The interaction of trypsin-digested bovine cytochrome b₅ (cyt b₅) with horse heart myoglobin (Mb) and the interprotein electron transfer (ET) between these redox partners have been studied to gain better understanding of ET processes between weakly bound protein partners. The bimolecular rate constant (k₂) for photo-induced ET between zinc-substituted Mb (ZnMb) and cyt b₅ decreases with increasing ionic strength, consistent with the predominantly electrostatic character of this complex. The formation of a protein-protein complex has been confirmed and the binding affinities of metMb and ZnMb for cyt b₅ have been measured by two techniques: ¹H NMR titrations at pH 6.0 give binding constants of K_a≈(1.0±0.1)×10³ M^-1 for metMb and K_a≈(0.75±0.1)×10³ M^-1 for ZnMb; isothermal calorimetry gives K_a≈(0.35±0.1)×10³ M^-1 for ZnMb. Brownian dynamic (BD) simulations show that cyt b₅ binds over a broad surface of Mb that includes its heme edge.
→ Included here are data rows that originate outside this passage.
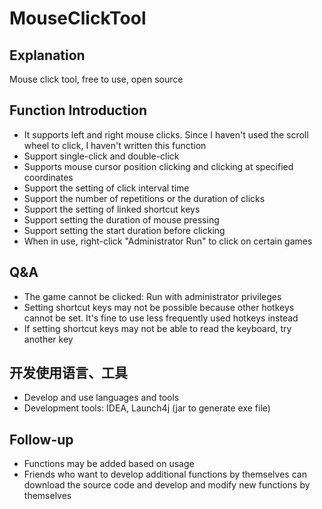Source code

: # MouseClickTool
## Explanation
Mouse click tool, free to use, open source
## Function Introduction
- It supports left and right mouse clicks. Since I haven't used the scroll wheel to click, I haven't written this function
- Support single-click and double-click
- Supports mouse cursor position clicking and clicking at specified coordinates
- Support the setting of click interval time
- Support the number of repetitions or the duration of clicks
- Support the setting of linked shortcut keys
- Support setting the duration of mouse pressing
- Support setting the start duration before clicking
- When in use, right-click "Administrator Run" to click on certain games
## Q&A
- The game cannot be clicked: Run with administrator privileges
- Setting shortcut keys may not be possible because other hotkeys cannot be set. It's fine to use less frequently used hotkeys instead
- If setting shortcut keys may not be able to read the keyboard, try another key
## 开发使用语言、工具
- Develop and use languages and tools
- Development tools: IDEA, Launch4j (jar to generate exe file)
## Follow-up
- Functions may be added based on usage
- Friends who want to develop additional functions by themselves can download the source code and develop and modify new functions by themselves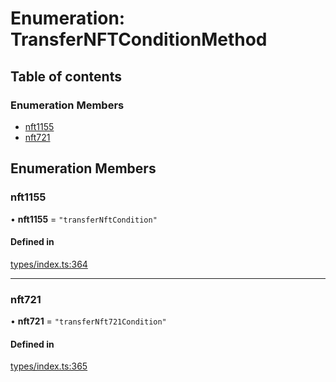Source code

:# Enumeration: TransferNFTConditionMethod

## Table of contents

### Enumeration Members

- [nft1155](TransferNFTConditionMethod.md#nft1155)
- [nft721](TransferNFTConditionMethod.md#nft721)

## Enumeration Members

### nft1155

• **nft1155** = ``"transferNftCondition"``

#### Defined in

[types/index.ts:364](https://github.com/nevermined-io/react-components/blob/25aa521/catalog/src/types/index.ts#L364)

___

### nft721

• **nft721** = ``"transferNft721Condition"``

#### Defined in

[types/index.ts:365](https://github.com/nevermined-io/react-components/blob/25aa521/catalog/src/types/index.ts#L365)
The experimental results are described in terms of a dynamic docking model which proposes that Mb binds cyt b₅ in a large ensemble of protein binding conformations, not one or a few dominant ones, but that only a small subset are ET reactive. Aided by the BD simulations, this model explains why k₂ decreases with increasing pH: increasing pH not only weakens the binding affinity but also reduces the number of binding conformations with high ET reactivity.